### TASK DESCRIPTION
Copy the lines below that contain "strong".

[Stored data]
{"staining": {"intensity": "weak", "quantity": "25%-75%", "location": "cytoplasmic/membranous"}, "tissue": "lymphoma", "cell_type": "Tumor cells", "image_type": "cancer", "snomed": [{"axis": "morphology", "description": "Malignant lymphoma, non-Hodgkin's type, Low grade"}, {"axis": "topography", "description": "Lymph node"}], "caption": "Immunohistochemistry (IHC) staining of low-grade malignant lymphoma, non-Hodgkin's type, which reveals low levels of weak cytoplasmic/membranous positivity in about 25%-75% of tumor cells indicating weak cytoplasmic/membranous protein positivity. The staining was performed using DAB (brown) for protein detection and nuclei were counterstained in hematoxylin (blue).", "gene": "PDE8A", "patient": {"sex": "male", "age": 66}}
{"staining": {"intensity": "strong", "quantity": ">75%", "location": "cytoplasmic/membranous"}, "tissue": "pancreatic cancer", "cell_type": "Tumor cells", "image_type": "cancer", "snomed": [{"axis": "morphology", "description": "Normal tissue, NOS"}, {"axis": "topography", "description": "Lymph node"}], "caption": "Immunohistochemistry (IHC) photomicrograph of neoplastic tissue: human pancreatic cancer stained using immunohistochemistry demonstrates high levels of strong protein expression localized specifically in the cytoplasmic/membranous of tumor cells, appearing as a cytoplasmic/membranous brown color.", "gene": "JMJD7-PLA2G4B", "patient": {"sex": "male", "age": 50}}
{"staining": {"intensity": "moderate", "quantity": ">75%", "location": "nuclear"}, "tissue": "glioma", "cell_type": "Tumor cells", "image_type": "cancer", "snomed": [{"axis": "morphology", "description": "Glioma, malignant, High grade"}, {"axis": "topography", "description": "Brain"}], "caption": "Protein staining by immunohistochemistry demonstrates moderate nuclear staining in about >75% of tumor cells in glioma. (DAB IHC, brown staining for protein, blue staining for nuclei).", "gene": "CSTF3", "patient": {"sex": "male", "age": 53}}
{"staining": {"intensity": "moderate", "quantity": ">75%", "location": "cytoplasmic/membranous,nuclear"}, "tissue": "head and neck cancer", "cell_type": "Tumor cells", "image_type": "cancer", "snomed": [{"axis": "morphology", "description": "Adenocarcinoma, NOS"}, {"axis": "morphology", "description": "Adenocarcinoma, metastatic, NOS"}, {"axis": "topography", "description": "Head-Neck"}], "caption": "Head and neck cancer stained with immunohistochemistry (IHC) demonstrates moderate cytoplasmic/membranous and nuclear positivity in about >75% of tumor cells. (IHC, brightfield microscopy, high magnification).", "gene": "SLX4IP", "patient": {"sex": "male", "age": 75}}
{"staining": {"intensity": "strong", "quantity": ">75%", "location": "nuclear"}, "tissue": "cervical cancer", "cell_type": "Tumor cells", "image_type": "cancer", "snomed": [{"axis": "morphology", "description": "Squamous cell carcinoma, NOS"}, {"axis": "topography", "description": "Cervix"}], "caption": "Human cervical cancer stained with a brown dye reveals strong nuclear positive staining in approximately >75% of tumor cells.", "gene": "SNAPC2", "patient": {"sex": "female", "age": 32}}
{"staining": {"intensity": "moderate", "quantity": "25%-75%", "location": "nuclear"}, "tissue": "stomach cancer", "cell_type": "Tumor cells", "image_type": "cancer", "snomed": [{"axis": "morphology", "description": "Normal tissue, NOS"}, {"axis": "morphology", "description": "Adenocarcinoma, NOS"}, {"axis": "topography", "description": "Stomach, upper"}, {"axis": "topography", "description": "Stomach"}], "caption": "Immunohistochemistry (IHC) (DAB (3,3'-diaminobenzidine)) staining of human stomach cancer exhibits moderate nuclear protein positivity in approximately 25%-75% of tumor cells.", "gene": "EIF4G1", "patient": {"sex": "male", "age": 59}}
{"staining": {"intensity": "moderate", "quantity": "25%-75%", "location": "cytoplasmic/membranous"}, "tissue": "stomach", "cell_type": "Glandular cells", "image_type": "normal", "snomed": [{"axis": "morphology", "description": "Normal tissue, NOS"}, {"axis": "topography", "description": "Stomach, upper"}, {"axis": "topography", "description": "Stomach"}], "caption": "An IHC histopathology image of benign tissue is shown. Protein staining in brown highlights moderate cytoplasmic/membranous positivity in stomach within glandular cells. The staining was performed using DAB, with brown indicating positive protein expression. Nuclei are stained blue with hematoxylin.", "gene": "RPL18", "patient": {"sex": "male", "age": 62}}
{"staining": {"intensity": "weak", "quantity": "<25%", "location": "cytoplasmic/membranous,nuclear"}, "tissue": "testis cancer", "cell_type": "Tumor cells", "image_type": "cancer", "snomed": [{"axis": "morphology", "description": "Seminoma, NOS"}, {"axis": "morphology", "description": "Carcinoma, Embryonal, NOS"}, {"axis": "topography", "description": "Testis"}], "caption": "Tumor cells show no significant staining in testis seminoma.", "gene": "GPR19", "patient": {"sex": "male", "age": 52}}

### RESPONSE BELOW
{"staining": {"intensity": "strong", "quantity": ">75%", "location": "cytoplasmic/membranous"}, "tissue": "pancreatic cancer", "cell_type": "Tumor cells", "image_type": "cancer", "snomed": [{"axis": "morphology", "description": "Normal tissue, NOS"}, {"axis": "topography", "description": "Lymph node"}], "caption": "Immunohistochemistry (IHC) photomicrograph of neoplastic tissue: human pancreatic cancer stained using immunohistochemistry demonstrates high levels of strong protein expression localized specifically in the cytoplasmic/membranous of tumor cells, appearing as a cytoplasmic/membranous brown color.", "gene": "JMJD7-PLA2G4B", "patient": {"sex": "male", "age": 50}}
{"staining": {"intensity": "strong", "quantity": ">75%", "location": "nuclear"}, "tissue": "cervical cancer", "cell_type": "Tumor cells", "image_type": "cancer", "snomed": [{"axis": "morphology", "description": "Squamous cell carcinoma, NOS"}, {"axis": "topography", "description": "Cervix"}], "caption": "Human cervical cancer stained with a brown dye reveals strong nuclear positive staining in approximately >75% of tumor cells.", "gene": "SNAPC2", "patient": {"sex": "female", "age": 32}}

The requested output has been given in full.